Across Europe and its neighbouring regions, progress toward gender equality is under increasing pressure. In the three widening countries at the centre of this project, namely Turkey, Bosnia and Herzegovina, and Serbia, these pressures are especially pronounced. Turkey has withdrawn from the Istanbul Convention and restricted institutional use of the term gender, while Serbia and Bosnia struggle with weak implementation of existing legal frameworks and rising nationalist rhetoric that frames gender equality claims as extremism.
Gender Equality Plans are the primary instrument through which institutions have sought to advance equality.
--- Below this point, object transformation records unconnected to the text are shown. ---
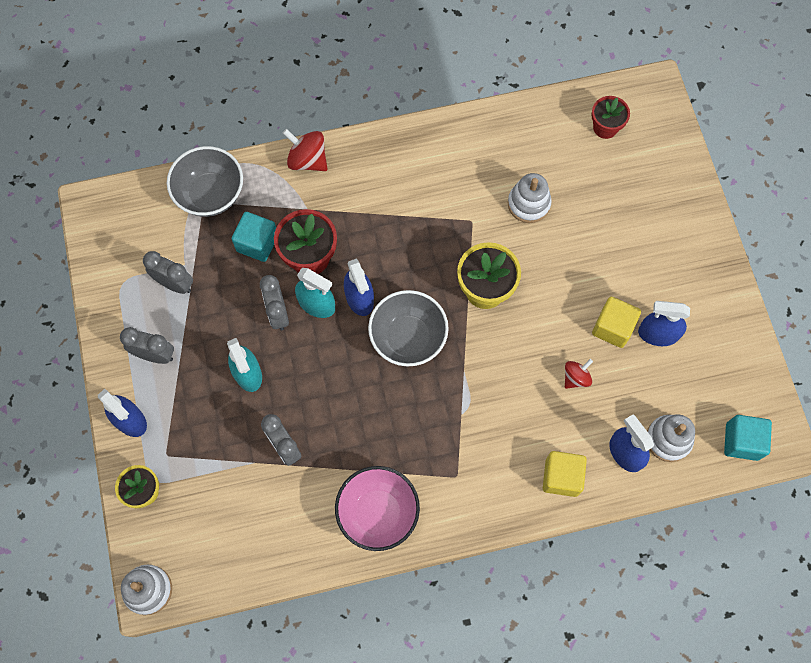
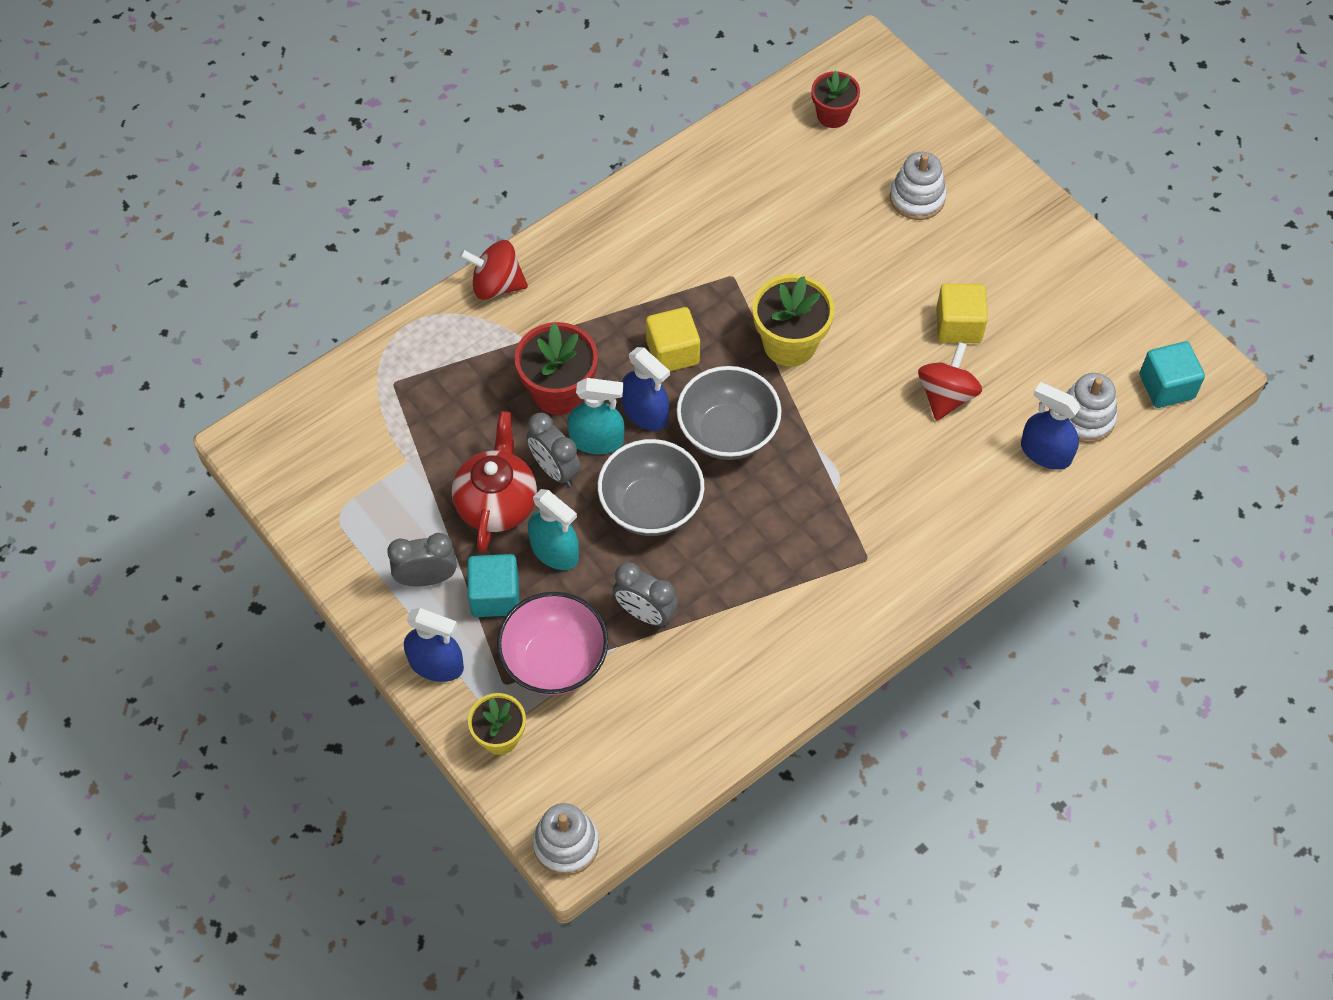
camera: 25 degrees left, 10 degrees down
grey clock [143,251,193,294] -> none
grey bowl [167,146,243,217] -> grey bowl moved to [598,439,704,536]
turquoise cube [232,212,276,262] -> turquoise cube moved to [467,554,519,617]
pink bowl [335,466,420,551] -> pink bowl moved to [497,592,608,695]
white stacking toy [508,173,552,223] -> white stacking toy moved to [890,152,946,220]
yellow cube [543,451,587,497] -> yellow cube moved to [646,307,700,371]
red spinning top [565,359,593,389] -> red spinning top [918,342,982,421], size x1.56
blue spray bottle [638,301,690,346] -> none
none -> red teapot [452,411,537,552]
Yet most GEPs share two critical weaknesses: they fail to address intersectionality meaningfully, and they leave institutional budgets entirely unexamined, even though resource allocation decisions often reinforce the very inequalities GEPs seek to eliminate.
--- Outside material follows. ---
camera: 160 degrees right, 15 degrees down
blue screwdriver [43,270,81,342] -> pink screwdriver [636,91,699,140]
Budget-It brought together nine partners, namely Kadir Has University, Sarajevo School of Science and Technology, University of Belgrade, Università degli Studi di Brescia, Universidad de Alicante, and the municipalities of Brescia, Novelda, Maltepe, and Stari Grad, to develop intersectional GEPs integrated with gender-responsive budgets. The inclusion of four municipalities alongside five universities recognised that transformation must extend beyond academia. Gender studies, sociology, law, and political science were central to translating understanding of inequality into concrete institutional policy.
Expected impacts included replicable models for intersectional GEP-GB frameworks applicable across Europe, more equitable distribution of institutional resources, and, by engaging municipalities serving over 800,000 residents, a broader cultural shift toward genuine gender equality in public life.